*** Begin section ***

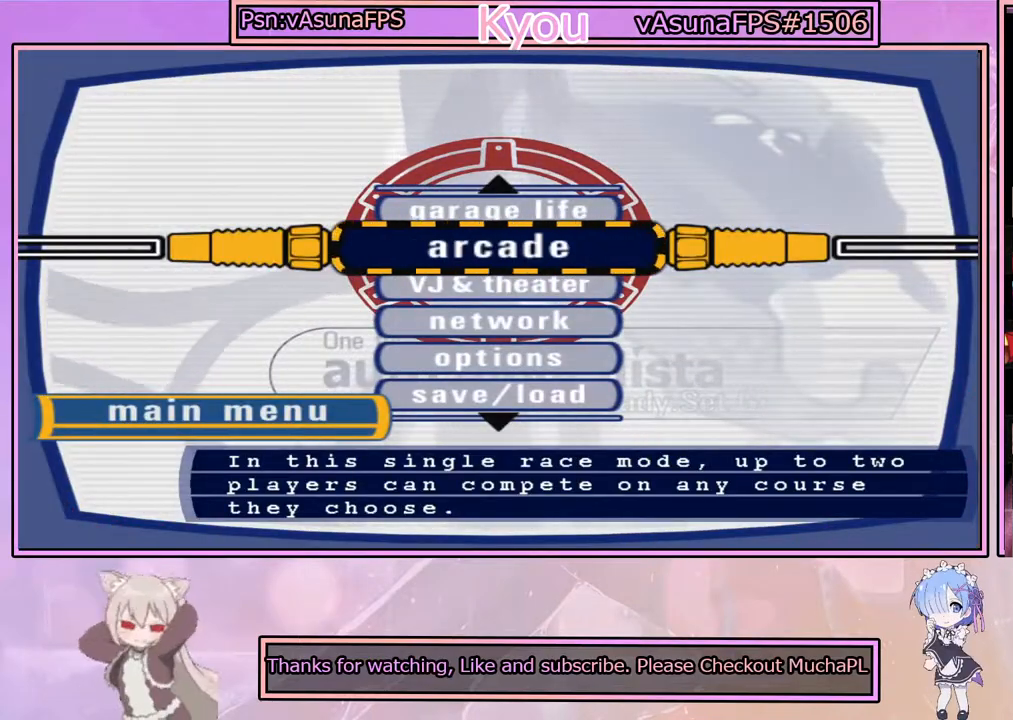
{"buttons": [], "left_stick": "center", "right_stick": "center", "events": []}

*** End section ***
*** Begin section ***

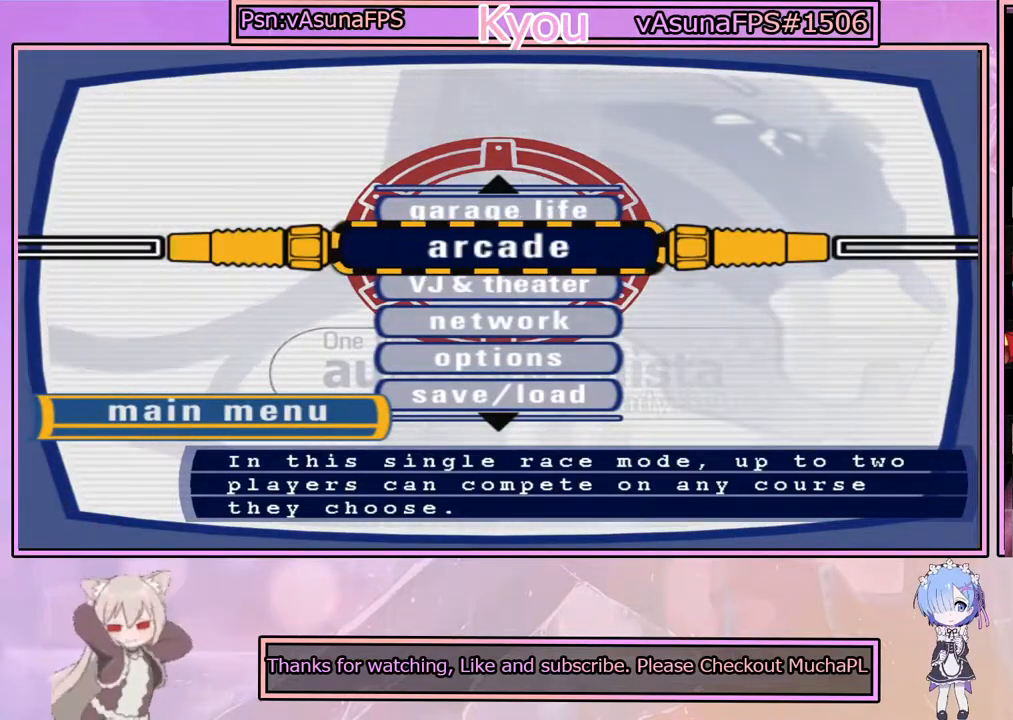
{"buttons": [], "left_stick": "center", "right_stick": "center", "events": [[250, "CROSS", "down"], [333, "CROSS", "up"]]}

*** End section ***
*** Begin section ***

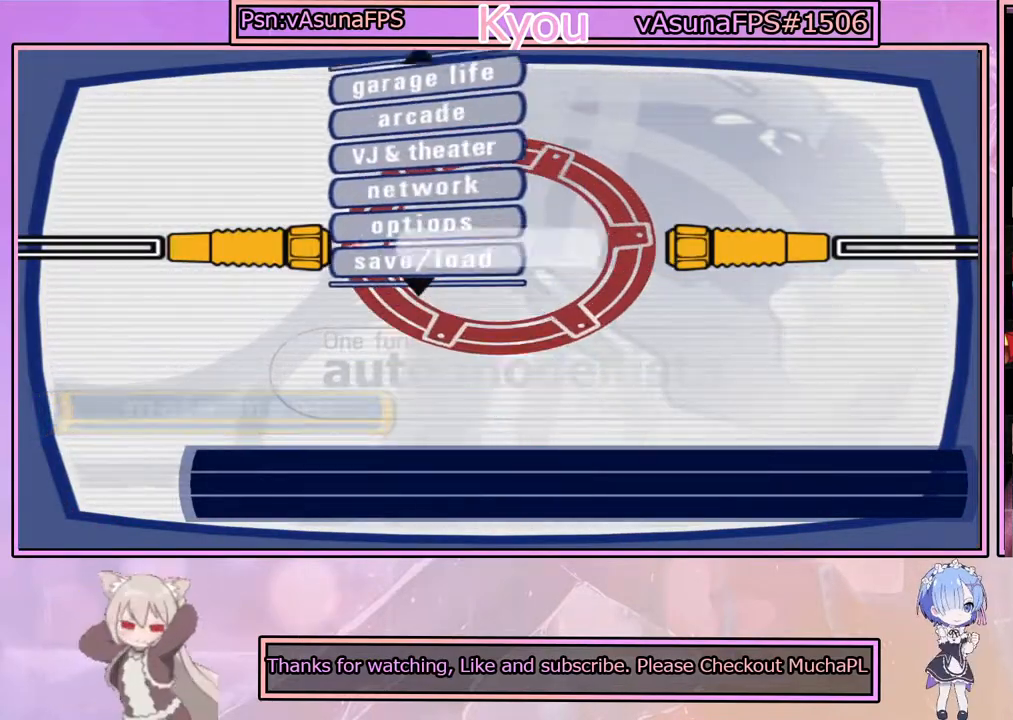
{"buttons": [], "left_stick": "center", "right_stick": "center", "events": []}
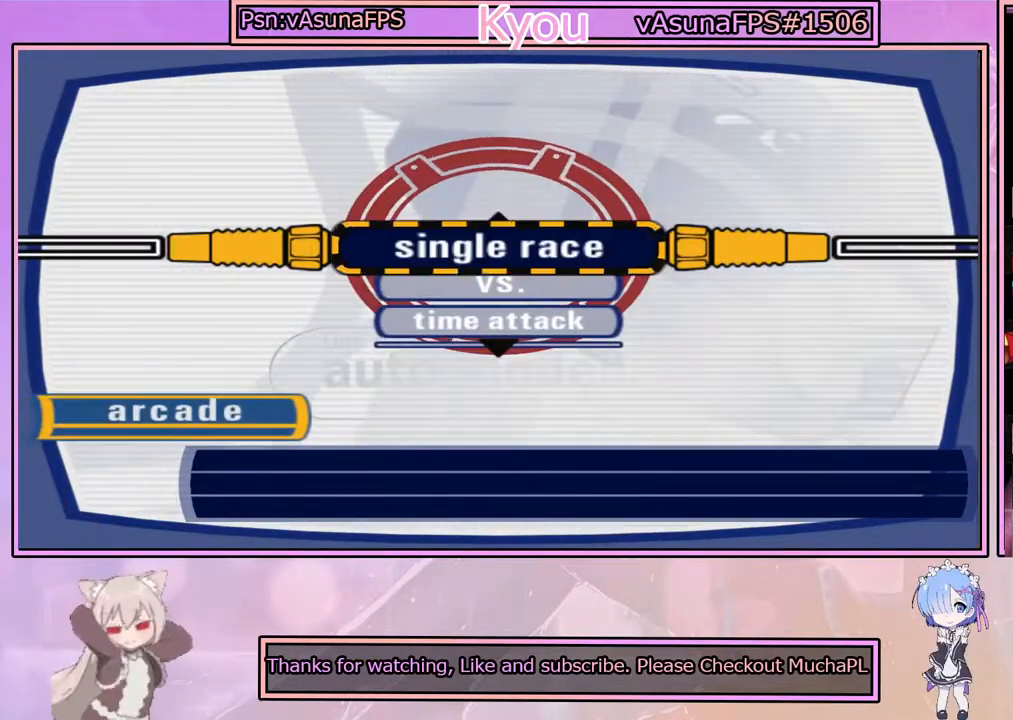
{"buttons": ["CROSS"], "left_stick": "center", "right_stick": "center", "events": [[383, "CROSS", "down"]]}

*** End section ***

Problem details => Tally the lines of the listing in which the string "CROSS" appears, and state the tally alone.

Completed exercise => 2